Conception et construction
William Tripp Jr. a façonné le Bermuda 40 comme une évolution de son Block Island 40 en 1958, et cette évolution se manifeste de manière modérée mais significative : le rappel est légèrement plus plat, le tableau arrière plus vertical et plus large, et l'étrave moins en forme de cuillère que celle de son prédécesseur. Le Mark III, introduit en 1972, a reçu un mât principal plus haut de plus de quatre pieds avec son axe reculé de près de deux pieds, des modifications qui ont relevé le centre de poussée vélique et ajouté assez de surface de voilure pour nécessiter près de 1 000 livres de lest supplémentaire.
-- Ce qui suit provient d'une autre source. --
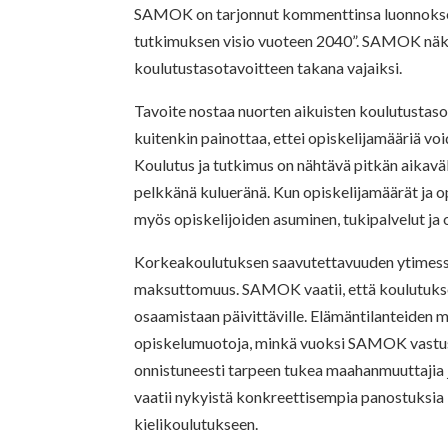
SAMOK on tarjonnut kommenttinsa luonnokses
tutkimuksen visio vuoteen 2040”. SAMOK näke
koulutustasotavoitteen takana vajaiksi.
Tavoite nostaa nuorten aikuisten koulutustas
kuitenkin painottaa, ettei opiskelijamääriä vo
Koulutus ja tutkimus on nähtävä pitkän aikaväl
pelkkänä kulueränä. Kun opiskelijamäärät ja o
myös opiskelijoiden asuminen, tukipalvelut ja
Korkeakoulutuksen saavutettavuuden ytimessä
maksuttomuus. SAMOK vaatii, että koulutuksen
osaamistaan päivittäville. Elämäntilanteiden m
opiskelumuotoja, minkä vuoksi SAMOK vastustaa
onnistuneesti tarpeen tukea maahanmuuttajia 
vaatii nykyistä konkreettisempia panostuksia 
kielikoulutukseen.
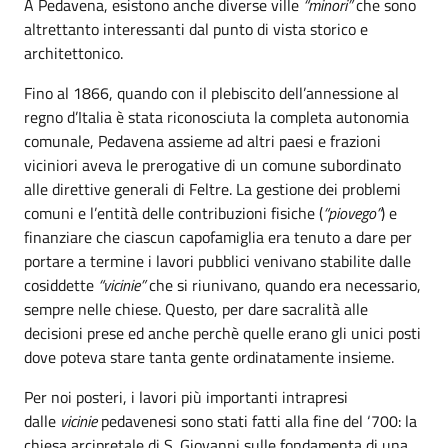
A Pedavena, esistono anche diverse ville
“minori”
che sono
altrettanto interessanti dal punto di vista storico e
architettonico.
Fino al 1866, quando con il plebiscito dell’annessione al
regno d’Italia è stata riconosciuta la completa autonomia
comunale, Pedavena assieme ad altri paesi e frazioni
viciniori aveva le prerogative di un comune subordinato
alle direttive generali di Feltre. La gestione dei problemi
comuni e l’entità delle contribuzioni fisiche (
“piovego”
) e
finanziare che ciascun capofamiglia era tenuto a dare per
portare a termine i lavori pubblici venivano stabilite dalle
cosiddette
“vicinie”
che si riunivano, quando era necessario,
sempre nelle chiese. Questo, per dare sacralità alle
decisioni prese ed anche perchè quelle erano gli unici posti
dove poteva stare tanta gente ordinatamente insieme.
Per noi posteri, i lavori più importanti intrapresi
dalle
vicinie
pedavenesi sono stati fatti alla fine del ‘700: la
chiesa arcipretale di S. Giovanni sulle fondamenta di una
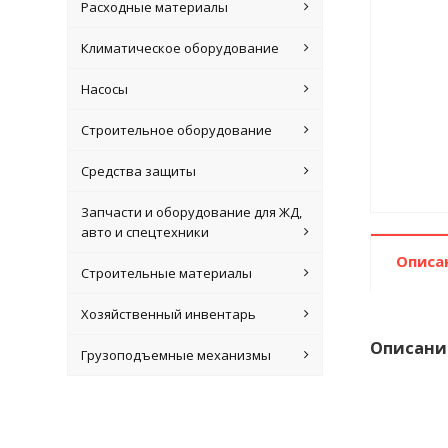
Расходные материалы
Климатическое оборудование
Насосы
Строительное оборудование
Средства защиты
Запчасти и оборудование для ЖД,
авто и спецтехники
Описа
Строительные материалы
Хозяйственный инвентарь
Описани
Грузоподъемные механизмы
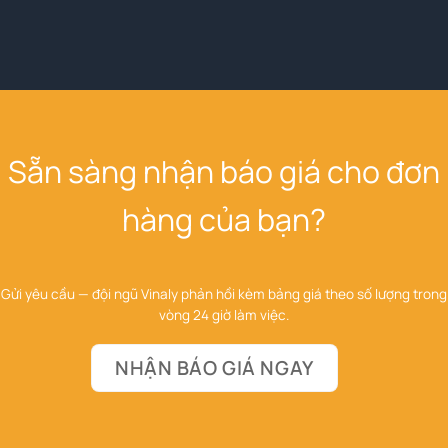
Sẵn sàng nhận báo giá cho đơn
hàng của bạn?
Gửi yêu cầu — đội ngũ Vinaly phản hồi kèm bảng giá theo số lượng trong
vòng 24 giờ làm việc.
NHẬN BÁO GIÁ NGAY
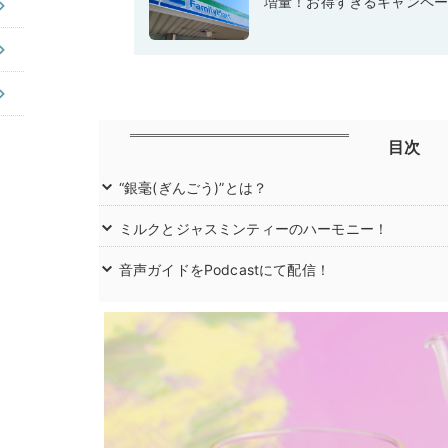
増量！お得すぎるキャンペ
目次
“銀毫(ぎんごう)”とは？
ミルクとジャスミンティーのハーモニー！
音声ガイドをPodcastにて配信！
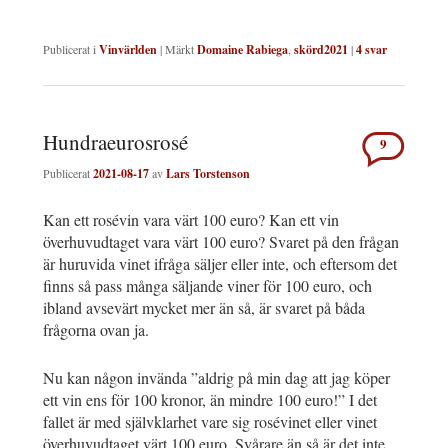
Publicerat i
Vinvärlden
|
Märkt
Domaine Rabiega
,
skörd2021
|
4
svar
Hundraeurosrosé
9
Publicerat
2021-08-17
av
Lars Torstenson
Kan ett rosévin vara värt 100 euro? Kan ett vin
överhuvudtaget vara värt 100 euro? Svaret på den frågan
är huruvida vinet ifråga säljer eller inte, och eftersom det
finns så pass många säljande viner för 100 euro, och
ibland avsevärt mycket mer än så, är svaret på båda
frågorna ovan ja.
Nu kan någon invända ”aldrig på min dag att jag köper
ett vin ens för 100 kronor, än mindre 100 euro!” I det
fallet är med självklarhet vare sig rosévinet eller vinet
överhuvudtaget värt 100 euro. Svårare än så är det inte.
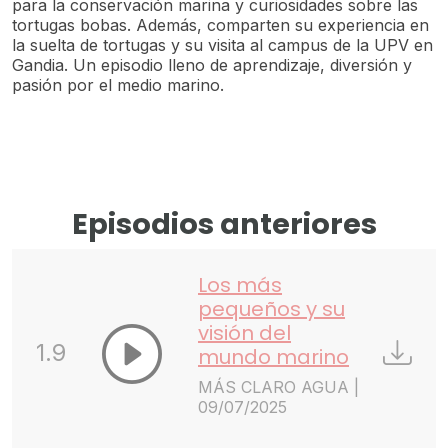
para la conservación marina y curiosidades sobre las
tortugas bobas. Además, comparten su experiencia en
la suelta de tortugas y su visita al campus de la UPV en
Gandia. Un episodio lleno de aprendizaje, diversión y
pasión por el medio marino.
Episodios anteriores
Los más
pequeños y su
visión del
1.9
mundo marino
MÁS CLARO AGUA |
09/07/2025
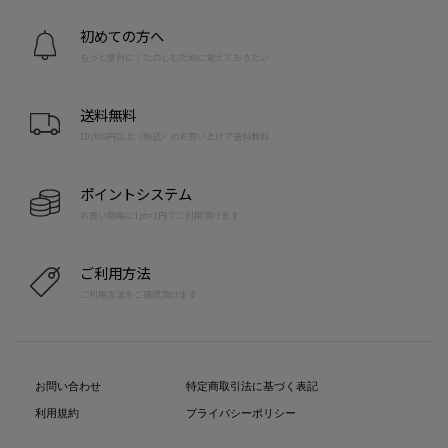
初めての方へ
もっと便利に！たのしむために覚えておきたい
送料無料
10,000円以上（税込）のお買い上げで送料無料
ポイントシステム
お買い物毎に1pt=1円でご利用頂けます
ご利用方法
ご利用方法をご確認頂けます
お問い合わせ
特定商取引法に基づく表記
利用規約
プライバシーポリシー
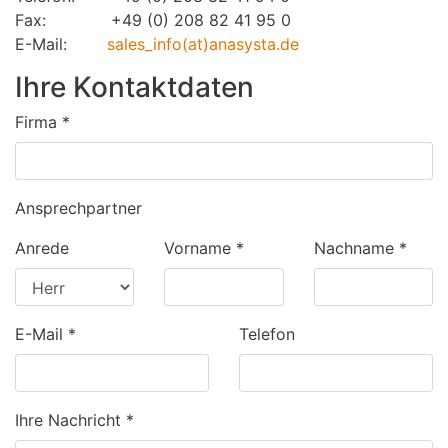
Fax: +49 (0) 208 82 41 95 0
E-Mail:
sales_info(at)anasysta.de
Ihre Kontaktdaten
Firma
*
Ansprechpartner
Anrede
Vorname
*
Nachname
*
E-Mail
*
Telefon
Ihre Nachricht
*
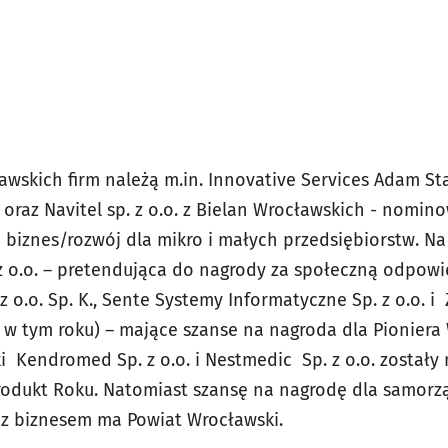
wskich firm należą m.in. Innovative Services Adam St
. oraz Navitel sp. z o.o. z Bielan Wrocławskich - nomi
biznes/rozwój dla mikro i małych przedsiębiorstw. Na
 z o.o. – pretendująca do nagrody za społeczną odpowi
z o.o. Sp. K., Sente Systemy Informatyczne Sp. z o.o. i
a w tym roku) – mające szanse na nagroda dla Pioniera
ki Kendromed Sp. z o.o. i Nestmedic Sp. z o.o. zosta
Produkt Roku. Natomiast szansę na nagrodę dla samorz
 z biznesem ma Powiat Wrocławski.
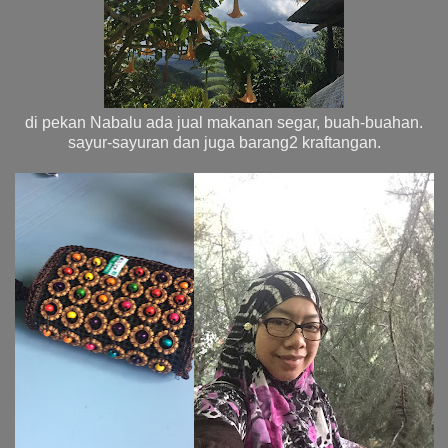
di pekan Nabalu ada jual makanan segar, buah-buahan.
sayur-sayuran dan juga barang2 kraftangan.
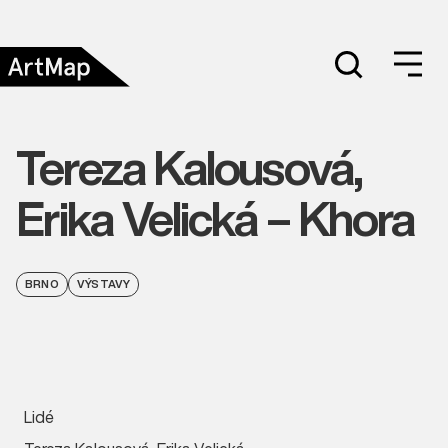
Tereza Kalousová,
Erika Velická – Khora
BRNO
VÝSTAVY
Lidé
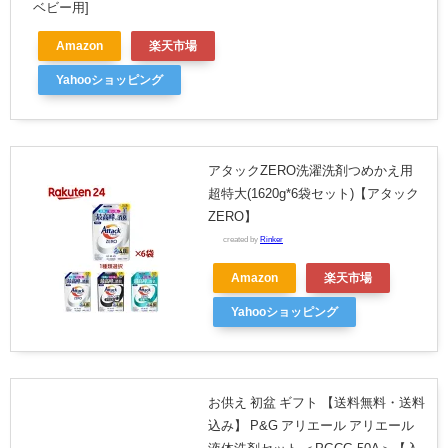
ベビー用]
Amazon
楽天市場
Yahooショッピング
アタックZERO洗濯洗剤つめかえ用
超特大(1620g*6袋セット)【アタック
ZERO】
created by
Rinker
Amazon
楽天市場
Yahooショッピング
お供え 初盆 ギフト 【送料無料・送料
込み】 P&G アリエール アリエール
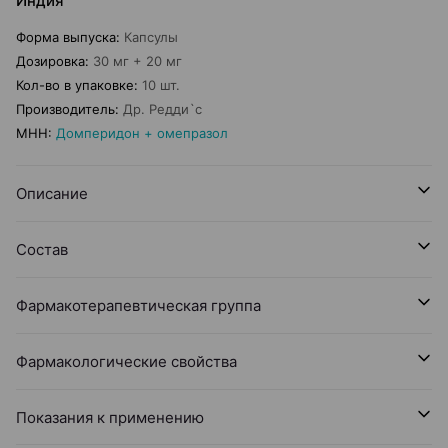
Индия
Форма выпуска
:
Капсулы
Дозировка
:
30 мг + 20 мг
Кол-во в упаковке
:
10 шт.
Производитель
:
Др. Редди`с
МНН
:
Домперидон + омепразол
Описание
Состав
Фармакотерапевтическая группа
Фармакологические свойства
Показания к применению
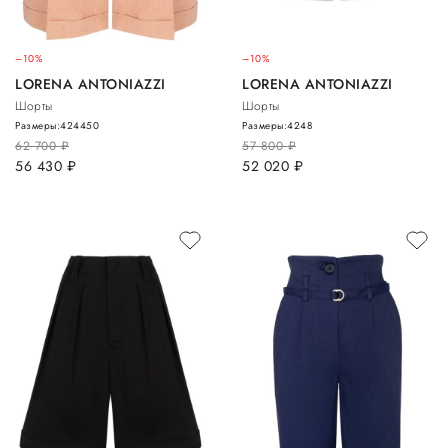
–10%
–10%
LORENA ANTONIAZZI
LORENA ANTONIAZZI
Шорты
Шорты
Размеры:
42
44
50
Размеры:
42
48
62 700
руб.
57 800
руб.
56 430
руб.
52 020
руб.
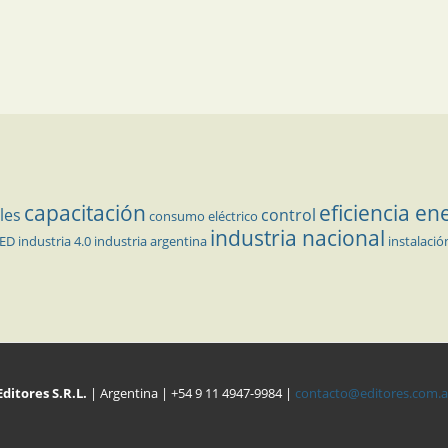
capacitación
eficiencia en
les
control
consumo eléctrico
industria nacional
LED
industria 4.0
industria argentina
instalació
Editores S.R.L.
| Argentina | +54 9 11 4947-9984 |
contacto@editores.com.a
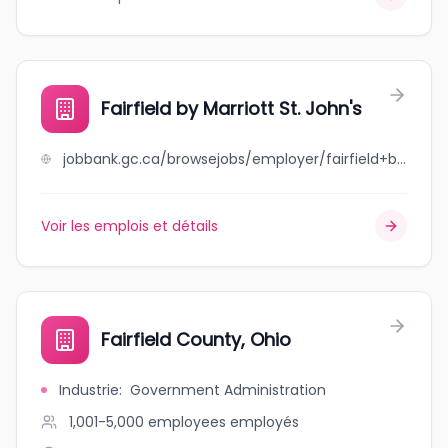
Fairfield by Marriott St. John's
jobbank.gc.ca/browsejobs/employer/fairfield+by+marriott+st.+john%27s/ca
Voir les emplois et détails
Fairfield County, Ohio
Industrie
:
Government Administration
1,001-5,000 employees
employés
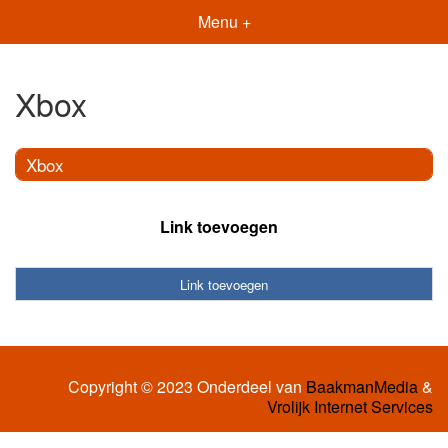
Menu +
Xbox
Xbox
Link toevoegen
Link toevoegen
Copyright © 2023 Onderdeel van
BaakmanMedia
&
Vrolijk Internet Services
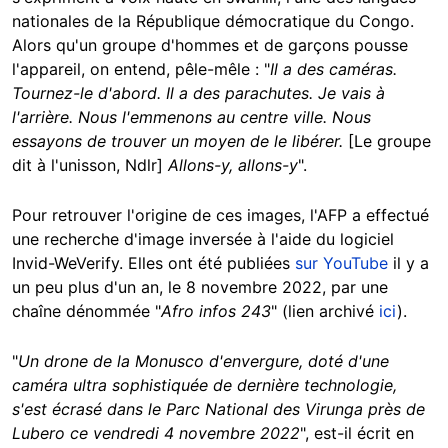
nationales de la République démocratique du Congo.
Alors qu'un groupe d'hommes et de garçons pousse
l'appareil, on entend, pêle-mêle : "
Il a des caméras.
Tournez-le d'abord. Il a des parachutes. Je vais à
l'arrière. Nous l'emmenons au centre ville. Nous
essayons de trouver un moyen de le libérer.
[Le groupe
dit à l'unisson, Ndlr]
Allons-y, allons-y
".
Pour retrouver l'origine de ces images, l'AFP a effectué
une recherche d'image inversée à l'aide du logiciel
Invid-WeVerify. Elles ont été publiées
sur YouTube
il y a
un peu plus d'un an, le 8 novembre 2022, par une
chaîne dénommée "
Afro infos 243
" (lien archivé
ici
).
"
Un drone de la Monusco d'envergure, doté d'une
caméra ultra sophistiquée de dernière technologie,
s'est écrasé dans le Parc National des Virunga près de
Lubero ce vendredi 4 novembre 2022
", est-il écrit en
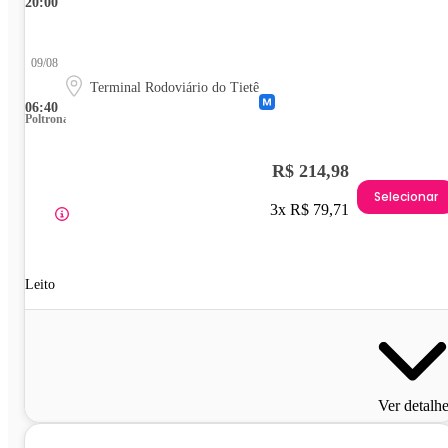
20:00
09/08
Terminal Rodoviário do Tietê
06:40
Poltrona
R$ 214,98
Selecionar
3x R$ 79,71
Leito
Ver detalh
La coque reste un stratifié massif en tissu-ressine sur la plupart des bateaux, les exemplaires plus récents utilisant apparemment du tissu Kevlar, tandis que les ponts des Mark III ont été construits d'abord en balsa, puis avec une âme en mousse de PVC après les premiers stratifiés massifs. La coque et le pont se rejoignent sur un renfort intérieur presque deux fois plus épais et deux fois plus large que sur des bateaux de taille comparable, et les trous de fixation sont percés légèrement sous-dimensionnés avant d'être filetés pour des vis à machine — une discipline de construction qui témoigne des normes de la marque au début des années 1970. (1)
Gréement et comportement
Le Bermuda 40-3 est un yawl en tête affichant une surface de voilure théorique de 681 pieds carrés, répartie entre un triangle avant de 426 pieds carrés et une grand-voile de 254 pieds carrés, pour une longueur à la flottaison (L) de 49 pieds et un maître-bau (P) de 42,4 pieds. Ses élancements longs, ses bouchains larges, son faible tirant d'eau et sa configuration à dérive ne font pas de lui un voilier particulièrement rapide au près, mais aux allures portantes ses performances sont très bonnes. Sa quille longue avec dérive le rend facile à équilibrer et confortable au travers et au grand largue. Avec la dérive haute, son tirant d'eau est de 4,3 pieds ; abaissée, il atteint 8,6 pieds. La plage moyenne de l'indice de stabilité positive mesurée sur 11 voiliers similaires conformes à la jauge IMS était de 116,5 degrés, un chiffre qui le place parmi les croiseurs classiques de ce type particulièrement marins. (1)
Aménagements
Practical Sailor indique que le 40-3 affiche un déplacement de 20 000 livres avec 6 500 livres de lest en plomb et un maître-bau de 11,75 pieds pour une longueur à la flottaison (LWL) de 28,83 pieds. Le cockpit est très grand et confortable, et les ponts sont larges, dégagés et bien aménagés. Les aménagements sont confortables pour quatre personnes, et comme Hinckley accordait aux clients une grande liberté d'aménagement, de finitions et d'équipement, chaque bateau diffère légèrement des autres plutôt que de se conformer à un seul intérieur de série.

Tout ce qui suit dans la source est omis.